◆ **REQUIRED ACTION**
Below this line is a set of entries; quote exactly the lines from the line that contains "middle tip: (324, 256)" to the line that contains "pinky mcp: (431, 477)", both lines included.
═════ DATA RECORDS
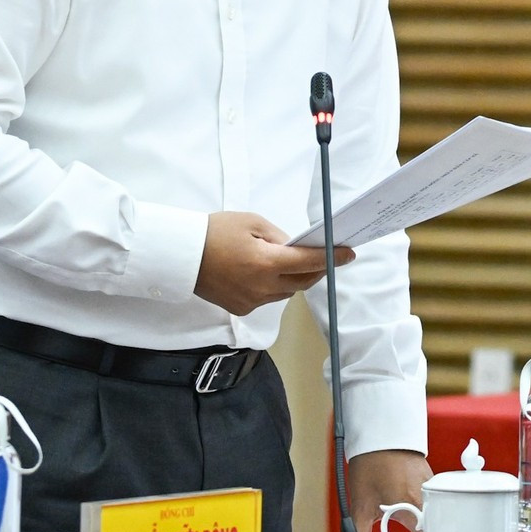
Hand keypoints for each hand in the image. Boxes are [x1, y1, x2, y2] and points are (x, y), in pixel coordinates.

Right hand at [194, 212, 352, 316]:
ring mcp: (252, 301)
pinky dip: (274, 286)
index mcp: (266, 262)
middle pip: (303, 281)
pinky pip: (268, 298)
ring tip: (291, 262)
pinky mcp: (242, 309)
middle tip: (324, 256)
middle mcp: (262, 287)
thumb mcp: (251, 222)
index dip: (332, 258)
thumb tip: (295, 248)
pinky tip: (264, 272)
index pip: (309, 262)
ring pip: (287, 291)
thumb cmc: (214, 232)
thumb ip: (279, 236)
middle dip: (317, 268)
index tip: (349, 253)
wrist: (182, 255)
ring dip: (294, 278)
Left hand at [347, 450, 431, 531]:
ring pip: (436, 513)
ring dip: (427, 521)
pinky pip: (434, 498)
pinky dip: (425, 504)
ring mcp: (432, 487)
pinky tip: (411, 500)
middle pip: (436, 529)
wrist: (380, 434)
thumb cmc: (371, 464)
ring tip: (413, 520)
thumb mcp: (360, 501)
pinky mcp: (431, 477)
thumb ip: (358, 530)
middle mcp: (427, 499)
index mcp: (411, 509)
══════════
═════ DATA RECORDS
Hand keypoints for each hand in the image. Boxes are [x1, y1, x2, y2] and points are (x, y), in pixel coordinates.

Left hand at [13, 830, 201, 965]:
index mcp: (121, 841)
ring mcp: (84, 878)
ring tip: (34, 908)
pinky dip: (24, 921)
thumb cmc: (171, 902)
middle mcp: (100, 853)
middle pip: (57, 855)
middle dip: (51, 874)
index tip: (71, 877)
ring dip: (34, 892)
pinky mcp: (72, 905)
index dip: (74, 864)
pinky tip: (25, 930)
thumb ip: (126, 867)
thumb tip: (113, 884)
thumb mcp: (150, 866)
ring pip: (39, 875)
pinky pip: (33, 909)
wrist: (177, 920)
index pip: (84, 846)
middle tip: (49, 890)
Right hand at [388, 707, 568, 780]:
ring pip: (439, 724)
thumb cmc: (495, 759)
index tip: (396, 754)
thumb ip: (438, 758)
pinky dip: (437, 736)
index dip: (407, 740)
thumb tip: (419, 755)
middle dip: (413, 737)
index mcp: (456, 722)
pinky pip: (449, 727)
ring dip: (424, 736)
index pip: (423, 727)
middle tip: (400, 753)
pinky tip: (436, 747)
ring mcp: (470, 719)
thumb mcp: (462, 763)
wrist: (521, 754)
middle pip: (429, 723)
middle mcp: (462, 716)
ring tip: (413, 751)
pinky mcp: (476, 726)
══════════
═════ DATA RECORDS
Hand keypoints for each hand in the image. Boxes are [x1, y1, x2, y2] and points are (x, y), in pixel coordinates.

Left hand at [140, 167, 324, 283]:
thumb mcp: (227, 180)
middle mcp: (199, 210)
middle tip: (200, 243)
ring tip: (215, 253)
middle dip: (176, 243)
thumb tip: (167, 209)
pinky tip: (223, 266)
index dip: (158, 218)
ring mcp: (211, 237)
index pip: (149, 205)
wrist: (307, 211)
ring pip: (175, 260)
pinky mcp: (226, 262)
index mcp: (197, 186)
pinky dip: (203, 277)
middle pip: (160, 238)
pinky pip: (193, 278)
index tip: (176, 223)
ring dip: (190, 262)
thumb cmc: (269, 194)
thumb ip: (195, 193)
══════════
◆ **EXPECTED OUTPUT**
middle tip: (324, 256)
middle mcp: (262, 287)
thumb mcp: (251, 222)
index dip: (332, 258)
thumb tip: (295, 248)
pinky tip: (264, 272)
index pip: (309, 262)
ring pip: (287, 291)
thumb cmc: (214, 232)
thumb ip: (279, 236)
middle dip: (317, 268)
index tip: (349, 253)
wrist: (182, 255)
ring dip: (294, 278)
Left hand at [347, 450, 431, 531]:
ring pip: (436, 513)
ring dip: (427, 521)
pinky pip: (434, 498)
pinky dip: (425, 504)
ring mcp: (432, 487)
pinky tip: (411, 500)
middle pip: (436, 529)
wrist: (380, 434)
thumb cmc: (371, 464)
ring tip: (413, 520)
thumb mcp: (360, 501)
pinky mcp: (431, 477)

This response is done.